Misunderstanding reigns when investors confuse ‘outperformance’ and misinterpret this as having an investment goal. It is not. Performance, outperformance or focusing on investment returns are not investment goals. Retiring at age 60 with no debt and an income of 100K (which you can’t outlive) is an investment goal. How you created this position (at age 60) was through having an investment strategy at a much younger age. In the previous two essays on this investment subject, I highlighted the need for principles and practices from which to build an investment foundation. Diversification is a fundamental practice and one which is ignored most when euphoria prevails and euphoria is addictive. There’s nothing like the whiff of instant gain to befuddle the brain whether gambling or investing in business. But the best entrepreneurs measure and manage risk.  As do successful gamblers and investors.

Within a managed fund such as KiwiSaver, ‘diversification’ means numerous securities exist in each asset class. The proportion of any particular asset i.e. shares, property, fixed income (bonds) cash – is made up of lots of different securities from different countries and different sectors. For example a NZ portfolio of shares would not solely contain energy shares such as – Contact, Mighty River Power and Meridian.

A properly diversified portfolio would contain a range of shares from different sectors (industry, finance, energy, consumer, primary industry, IT, property, health) and different countries. As I mentioned last week, NZ’s share market capitalisation is tiny compared to countries of similar population.

Country             Population         Market Capitalisation

NZ                        4.58m                    US 74 B

Singapore          5.47m                    US 753 B

Norway                5.17m                    US 219 B

Ireland                 4.61m                    US 143 B

 

At the end of 2014 there were 44,516 companies listed on the World Federation of Exchanges. The US and Japan – one and two. From a diversification perspective therefore owning ones entire retirement investments in NZ companies is a greater risk than spreading the investments (in all asset classes) internationally. Diversification reduces both risk and volatility, and reduced volatility inevitably leads to higher returns for the long term accumulator and investor. What happened in NZ in 1987 and 2000 when many NZ’s lost their shirts was a result of poor diversification, euphoria and inept financial planning. The wrong goal prevailed.

When proper financial planning is initiated and managed

a) critical goals are determined

b) strategies are designed to achieve them and protect them (the plan)
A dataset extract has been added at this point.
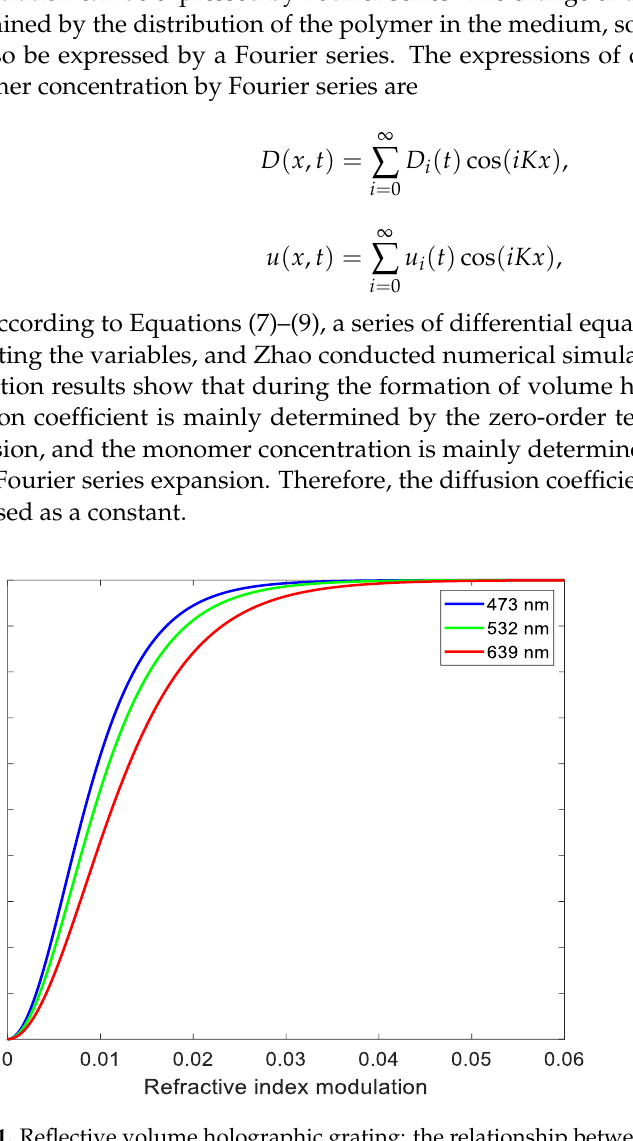
Figure 1. Reflective volume holographic grating: the relationship between refractive index modulation and diffraction efficiency.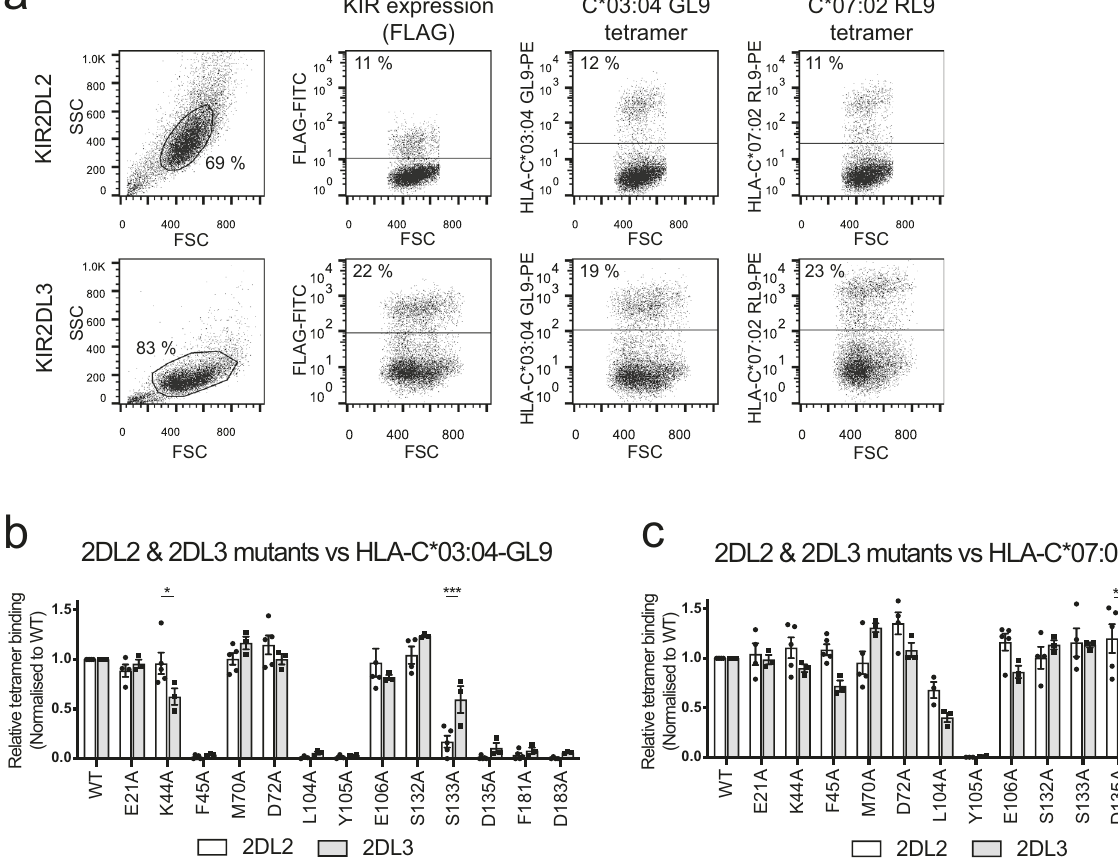
Fig. 3 Mapping the interaction between KIR2DL2/2DL3 to HLA-C*03:04-GL9 and C*07:02-RL9. 293T cells were transfected with plasmids encoding either wild-type or mutant FLAG-tagged KIR2DL2 and KIR2DL3 and then stained with a FLAG-speci fi c mAb or HLA-C*03:04-GL9 and HLA-C*07:02-RL9 tetramers. Representative dot plots showing staining to cells expressing wild-type KIR2DL2 and KIR2LD3 ( a ). Relative binding of wild-type (WT) KIR2DL2 and KIR2DL3 transfected 293T cells and their respective alanine mutants to phycoerythrin-conjugated tetramers of HLA-C*03:04-GL9 ( b ) and HLA- C*07:02-RL9 ( c ). Transfected cells were stained for FLAG as a marker of KIR2DL expression and separately stained with HLA tetramers. Percentage tetramer + was normalised to percentage FLAG + to account for differing KIR2DL transfection ef fi ciency between mutants. The data represent a minimum of n = 3 independent experiments; bar line = mean, error bars = standard error of the mean (SEM); individual data points = circles (2DL2) or squares (2DL3). For each independent replicate, relative tetramer staining was normalised to staining of WT KIR2DL. Statistically signi fi cant differences in ligand recognition between corresponding mutants of KIR2DL2 and KIR2DL3 as measured by Two-way ANOVA Š idák ’ s multiple comparison test are highlighted. 2DL2 ( n = 5) vs. 2DL3 ( n = 3) binding to C*03:04-GL9 K44A: * P = 0.0127; 2DL2 ( n = 5) vs. 2DL3 ( n = 3) binding to C*03:04-GL9 S133A: *** P = 0.0005; 2DL2 ( n = 5) vs. 2DL3 ( n = 3) binding to C*07-02-GL9 D135A: *** P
c) a risk/return analysis is created (what risk and therefore type of securities, taxation decisions, asset allocation, existing resources, new money, insurances),  

d) a portfolio created (arrangement of products),

e) a review process arranged to ensure a rebalancing to prearranged percentages.

A financial planning procedure consists of three critical strategies, not one. An investment strategy on its own is doomed to fail, usually because the goal was not accompanied by an expansive list of what else is needed to enjoy a comfortable lifestyle over 30 years of growing a business or growing an investment. Or the ‘what ifs’ which may and do occur with regard to health, accidents, business failures, marriage failures, market adjustments (GFC), political and environmental change. Markets recover (the average is 40 months from record high to low, back up to new record high) and in my lifetime there have been around 14 major occurrences of this. But the gains have been permanent and the losses (in a well diversified portfolio) temporary. But death, permanent disablement, bankruptcy, divorce is often the end game for families and businesses – the diversification and management of strategies to manage these eventualities are as equally important as the lifestyle goals one would like to achieve pre and post retirement.